[Records from a data collection]
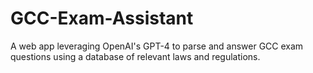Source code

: # GCC-Exam-Assistant
A web app leveraging OpenAI's GPT-4 to parse and answer GCC exam questions using a database of relevant laws and regulations.
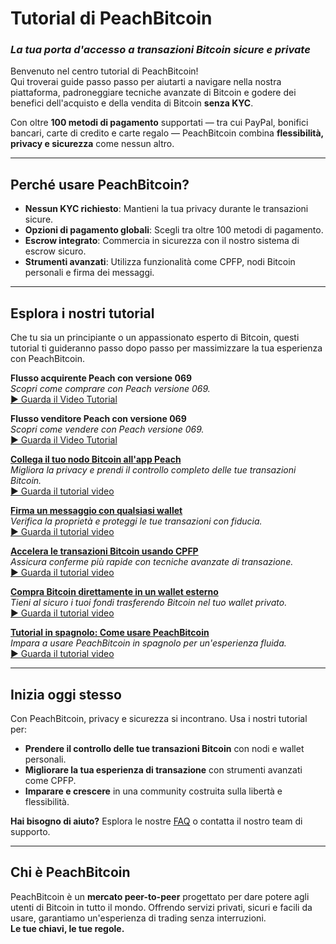 # **Tutorial di PeachBitcoin**  
### *La tua porta d'accesso a transazioni Bitcoin sicure e private*

Benvenuto nel centro tutorial di PeachBitcoin!  
Qui troverai guide passo passo per aiutarti a navigare nella nostra piattaforma, padroneggiare tecniche avanzate di Bitcoin e godere dei benefici dell'acquisto e della vendita di Bitcoin **senza KYC**.

Con oltre **100 metodi di pagamento** supportati — tra cui PayPal, bonifici bancari, carte di credito e carte regalo — PeachBitcoin combina **flessibilità, privacy e sicurezza** come nessun altro.

---

## Perché usare PeachBitcoin?
- **Nessun KYC richiesto**: Mantieni la tua privacy durante le transazioni sicure.  
- **Opzioni di pagamento globali**: Scegli tra oltre 100 metodi di pagamento.  
- **Escrow integrato**: Commercia in sicurezza con il nostro sistema di escrow sicuro.  
- **Strumenti avanzati**: Utilizza funzionalità come CPFP, nodi Bitcoin personali e firma dei messaggi.

---

## Esplora i nostri tutorial

Che tu sia un principiante o un appassionato esperto di Bitcoin, questi tutorial ti guideranno passo dopo passo per massimizzare la tua esperienza con PeachBitcoin.

**Flusso acquirente Peach con versione 069**  
   *Scopri come comprare con Peach versione 069.*  
   [▶ Guarda il Video Tutorial](https://www.youtube.com/watch?v=iio88ur4VjQ)

**Flusso venditore Peach con versione 069**  
   *Scopri come vendere con Peach versione 069.*  
   [▶ Guarda il Video Tutorial](https://www.youtube.com/watch?v=bsrEEbrSUgg)

**[Collega il tuo nodo Bitcoin all'app Peach](../btcnode-to-peachapp)**  
   *Migliora la privacy e prendi il controllo completo delle tue transazioni Bitcoin.*  
   [▶ Guarda il tutorial video](https://www.youtube.com/watch?v=xtvq2i3mIYg)

**[Firma un messaggio con qualsiasi wallet](../sign-message)**  
   *Verifica la proprietà e proteggi le tue transazioni con fiducia.*  
   [▶ Guarda il tutorial video](https://www.youtube.com/watch?v=xgewSfhLgtY)

**[Accelera le transazioni Bitcoin usando CPFP](../accelerate-using-cpfp)**  
   *Assicura conferme più rapide con tecniche avanzate di transazione.*  
   [▶ Guarda il tutorial video](https://www.youtube.com/watch?v=24OtQkL0CxU)

**[Compra Bitcoin direttamente in un wallet esterno](../peachbitcoin-wallet)**  
   *Tieni al sicuro i tuoi fondi trasferendo Bitcoin nel tuo wallet privato.*  
   [▶ Guarda il tutorial video](https://www.youtube.com/watch?v=d3STuVfFWfQ)

**[Tutorial in spagnolo: Come usare PeachBitcoin](../peachbitcoin-in-spanish)**  
   *Impara a usare PeachBitcoin in spagnolo per un'esperienza fluida.*  
   [▶ Guarda il tutorial video](https://www.youtube.com/watch?v=sVwSzTVIe6s)

---

## **Inizia oggi stesso**  

Con PeachBitcoin, privacy e sicurezza si incontrano. Usa i nostri tutorial per:  
- **Prendere il controllo delle tue transazioni Bitcoin** con nodi e wallet personali.  
- **Migliorare la tua esperienza di transazione** con strumenti avanzati come CPFP.  
- **Imparare e crescere** in una community costruita sulla libertà e flessibilità.

**Hai bisogno di aiuto?** Esplora le nostre [FAQ](https://peachbitcoin.com/faqhome) o contatta il nostro team di supporto.

---

## **Chi è PeachBitcoin**  

PeachBitcoin è un **mercato peer-to-peer** progettato per dare potere agli utenti di Bitcoin in tutto il mondo. Offrendo servizi privati, sicuri e facili da usare, garantiamo un'esperienza di trading senza interruzioni.  
**Le tue chiavi, le tue regole.**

> [Activity]: The reply should hold the lines from the top of the records through the line containing "venditore Peach con versione 069**", reproduced exactly, and no pictures.

> [Response to this exercise]:
Source code

: # GCC-Exam-Assistant
A web app leveraging OpenAI's GPT-4 to parse and answer GCC exam questions using a database of relevant laws and regulations.
 # **Tutorial di PeachBitcoin**  
### *La tua porta d'accesso a transazioni Bitcoin sicure e private*

Benvenuto nel centro tutorial di PeachBitcoin!  
Qui troverai guide passo passo per aiutarti a navigare nella nostra piattaforma, padroneggiare tecniche avanzate di Bitcoin e godere dei benefici dell'acquisto e della vendita di Bitcoin **senza KYC**.

Con oltre **100 metodi di pagamento** supportati — tra cui PayPal, bonifici bancari, carte di credito e carte regalo — PeachBitcoin combina **flessibilità, privacy e sicurezza** come nessun altro.

---

## Perché usare PeachBitcoin?
- **Nessun KYC richiesto**: Mantieni la tua privacy durante le transazioni sicure.  
- **Opzioni di pagamento globali**: Scegli tra oltre 100 metodi di pagamento.  
- **Escrow integrato**: Commercia in sicurezza con il nostro sistema di escrow sicuro.  
- **Strumenti avanzati**: Utilizza funzionalità come CPFP, nodi Bitcoin personali e firma dei messaggi.

---

## Esplora i nostri tutorial

Che tu sia un principiante o un appassionato esperto di Bitcoin, questi tutorial ti guideranno passo dopo passo per massimizzare la tua esperienza con PeachBitcoin.

**Flusso acquirente Peach con versione 069**  
   *Scopri come comprare con Peach versione 069.*  
   [▶ Guarda il Video Tutorial](https://www.youtube.com/watch?v=iio88ur4VjQ)

**Flusso venditore Peach con versione 069**  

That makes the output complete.